** Opening Text segment block **
RIOT-X will perform initial load of the incremental_order_header table which should translate to 1000 hashes in the target Redis database.

Snowflake Additional Data

Go back to your Snowflake UI and run the last step in the notebook. This will insert 100 rows in the incremental_order_header table which will be picked up by RIOT and written to the target database. You should now have 1,100 hashes in the target Redis database.

Service User

If your Snowflake account does not let you use JDBC password authentication you will have to use key-based authentication.

Key Pair

If you don’t already have a private/public key pair you need to generate one. Follow the steps at docs.snowflake.com/en/user-guide/key-pair-auth.

Use the following command to extract the actual public key for the last step: Assign the public key to a Snowflake user

grep -v "BEGIN\|END" rsa_key.pub | tr -d '\n'
JDBC URL

When using key authentication you need to modify the JDBC URL to:

jdbc:snowflake://<account>.snowflakecomputing.com?private_key_file=<path_to_key>/rsa_key.p8

Performance Tuning

The snowflake-import command can be tuned for higher throughput using several options.

Key Options

Option Description Default

--fetch

Number of rows to fetch from Snowflake per query

Driver default

--batch

Number of items per Redis write batch

50

--threads

Number of concurrent writer threads

1

--pool

Max number of Redis connections

8

Benchmark Results

The following benchmarks were performed importing data from a Snowflake table to a local Redis instance. Results may vary based on network latency, Snowflake warehouse size, and Redis configuration.
** Closing Text segment block **
** Opening Available data block **
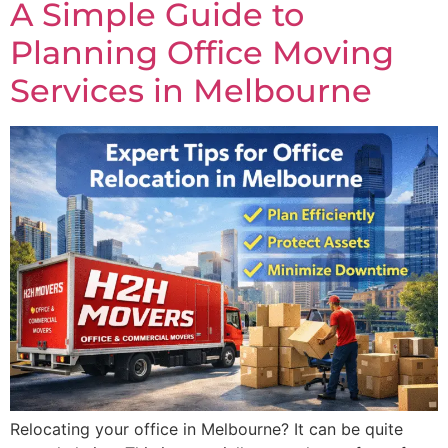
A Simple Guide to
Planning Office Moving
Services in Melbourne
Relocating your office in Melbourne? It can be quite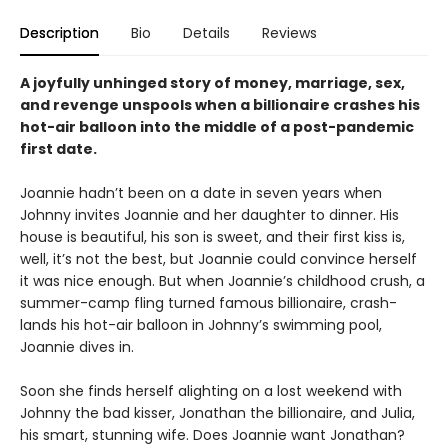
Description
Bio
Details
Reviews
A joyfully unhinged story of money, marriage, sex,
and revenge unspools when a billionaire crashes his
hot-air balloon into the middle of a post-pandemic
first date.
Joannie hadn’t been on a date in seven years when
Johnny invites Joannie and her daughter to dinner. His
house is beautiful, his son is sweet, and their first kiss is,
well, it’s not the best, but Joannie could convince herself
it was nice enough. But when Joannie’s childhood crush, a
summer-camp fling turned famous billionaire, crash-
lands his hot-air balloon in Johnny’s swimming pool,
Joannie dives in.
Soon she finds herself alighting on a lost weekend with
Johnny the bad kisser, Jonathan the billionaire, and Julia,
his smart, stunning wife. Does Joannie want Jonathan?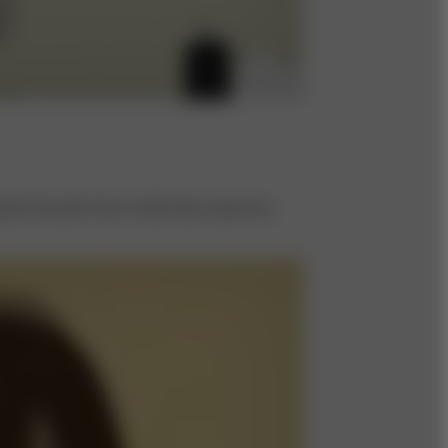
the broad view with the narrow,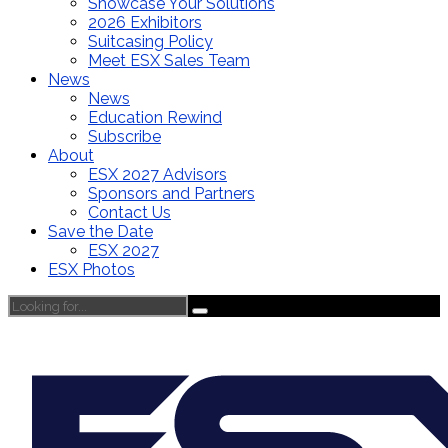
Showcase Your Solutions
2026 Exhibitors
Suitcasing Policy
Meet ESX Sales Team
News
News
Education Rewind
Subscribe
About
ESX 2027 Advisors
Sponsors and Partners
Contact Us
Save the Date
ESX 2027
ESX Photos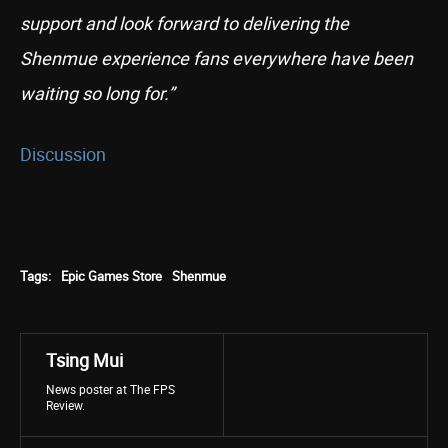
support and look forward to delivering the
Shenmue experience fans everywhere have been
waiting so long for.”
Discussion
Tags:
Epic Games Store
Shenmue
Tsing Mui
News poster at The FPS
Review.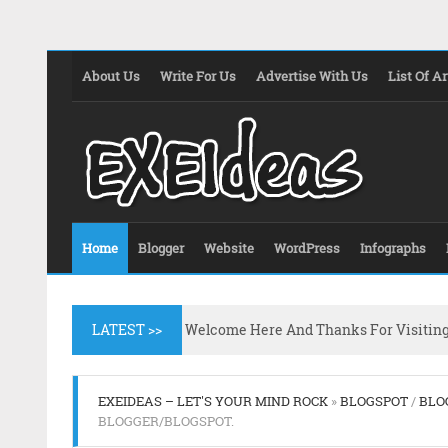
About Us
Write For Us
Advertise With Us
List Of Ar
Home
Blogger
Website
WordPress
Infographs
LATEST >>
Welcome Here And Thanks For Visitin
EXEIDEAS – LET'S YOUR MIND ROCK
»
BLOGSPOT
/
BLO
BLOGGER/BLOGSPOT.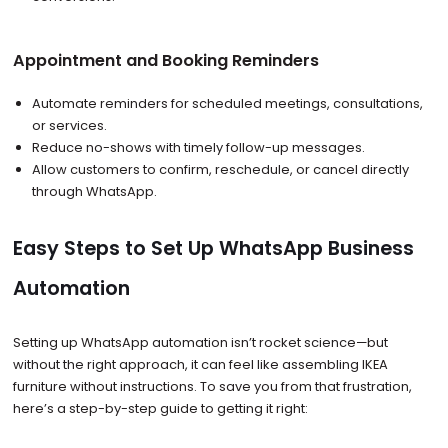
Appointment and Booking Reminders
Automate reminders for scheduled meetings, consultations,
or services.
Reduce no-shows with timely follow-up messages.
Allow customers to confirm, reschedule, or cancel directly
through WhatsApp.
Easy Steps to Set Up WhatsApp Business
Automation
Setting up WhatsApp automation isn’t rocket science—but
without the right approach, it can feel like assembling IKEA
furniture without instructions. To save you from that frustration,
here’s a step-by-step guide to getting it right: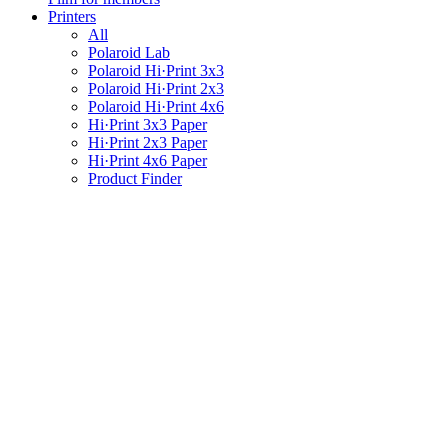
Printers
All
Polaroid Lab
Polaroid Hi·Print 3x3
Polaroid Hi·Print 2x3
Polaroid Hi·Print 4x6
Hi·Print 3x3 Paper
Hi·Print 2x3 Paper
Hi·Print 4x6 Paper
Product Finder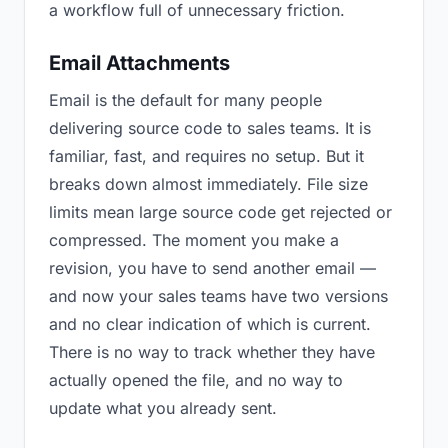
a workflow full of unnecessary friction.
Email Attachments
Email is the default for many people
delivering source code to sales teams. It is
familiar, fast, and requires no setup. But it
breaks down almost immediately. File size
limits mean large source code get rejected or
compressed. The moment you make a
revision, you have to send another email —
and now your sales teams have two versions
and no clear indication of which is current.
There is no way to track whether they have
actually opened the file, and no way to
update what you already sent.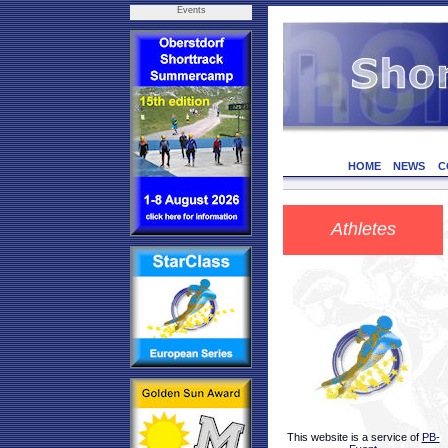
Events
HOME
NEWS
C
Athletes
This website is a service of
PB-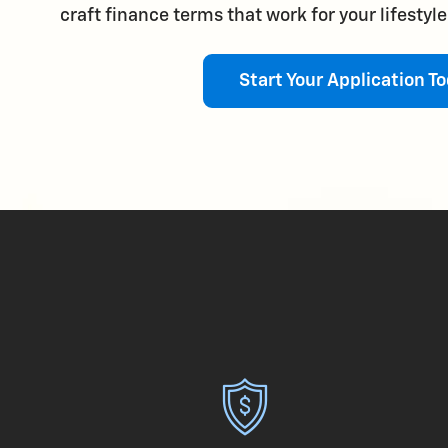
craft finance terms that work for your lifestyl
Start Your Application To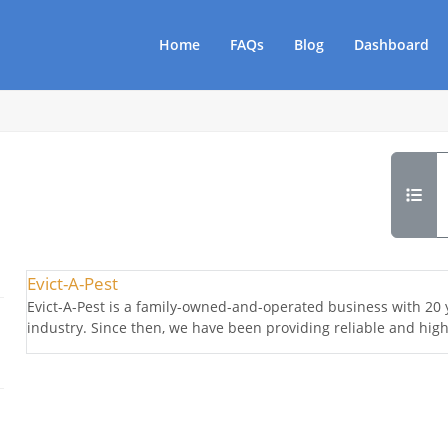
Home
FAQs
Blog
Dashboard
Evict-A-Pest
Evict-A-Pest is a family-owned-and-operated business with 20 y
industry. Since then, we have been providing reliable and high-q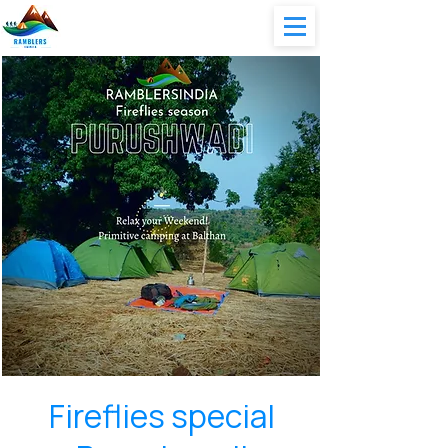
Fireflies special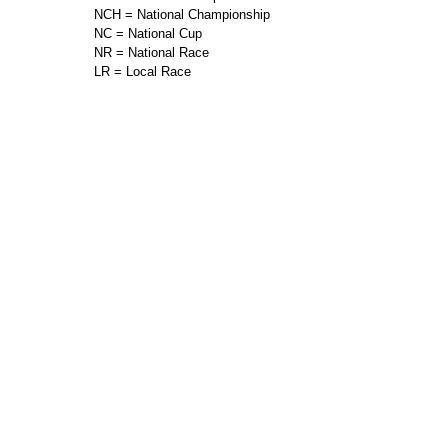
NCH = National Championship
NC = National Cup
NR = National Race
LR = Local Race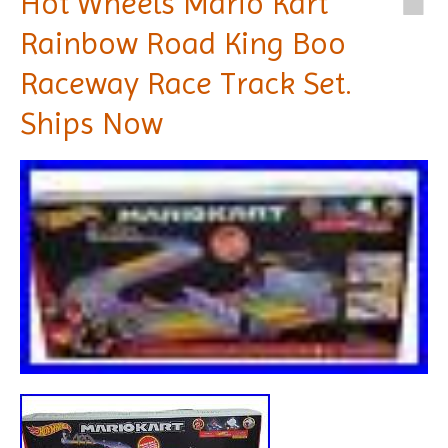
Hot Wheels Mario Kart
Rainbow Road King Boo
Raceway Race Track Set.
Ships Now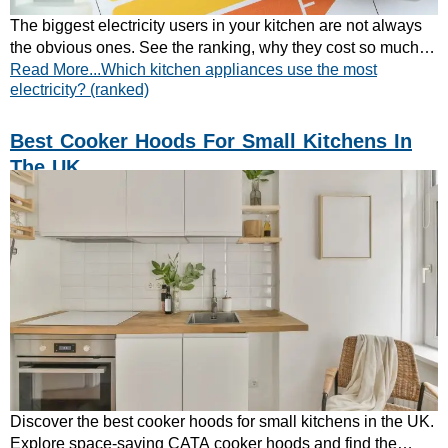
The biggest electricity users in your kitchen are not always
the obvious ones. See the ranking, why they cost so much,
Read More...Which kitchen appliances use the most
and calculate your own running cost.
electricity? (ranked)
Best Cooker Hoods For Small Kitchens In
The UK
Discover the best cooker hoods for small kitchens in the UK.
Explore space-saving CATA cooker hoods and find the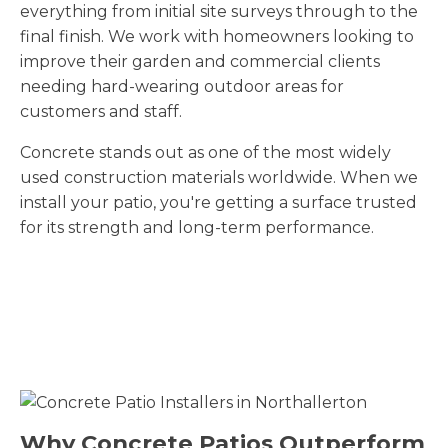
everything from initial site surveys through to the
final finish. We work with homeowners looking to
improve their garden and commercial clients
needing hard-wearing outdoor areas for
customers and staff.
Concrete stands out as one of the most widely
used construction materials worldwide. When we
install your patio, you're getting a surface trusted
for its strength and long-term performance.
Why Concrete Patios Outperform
** Closing Available data block **
Things to do:
• A. Write out the Snowflake import text from "Benchmark Results" up to and including "and Redis configuration.".
• B. List every command option that the Snowflake import text gives under Key Options.
• C. Answer from the Snowflake import text:
(i) How many rows does the last step in the notebook insert into the incremental_order_header table?
(ii) What is the default value of the --batch option?
(iii) What kind of authentication must be used if the Snowflake account does not allow JDBC password authentication?

Results of the tasks:
• A.
Benchmark Results

The following benchmarks were performed importing data from a Snowflake table to a local Redis instance. Results may vary based on network latency, Snowflake warehouse size, and Redis configuration.

• B.
--fetch
--batch
--threads
--pool

• C.
(i) 100 rows
(ii) 50
(iii) Key-based authentication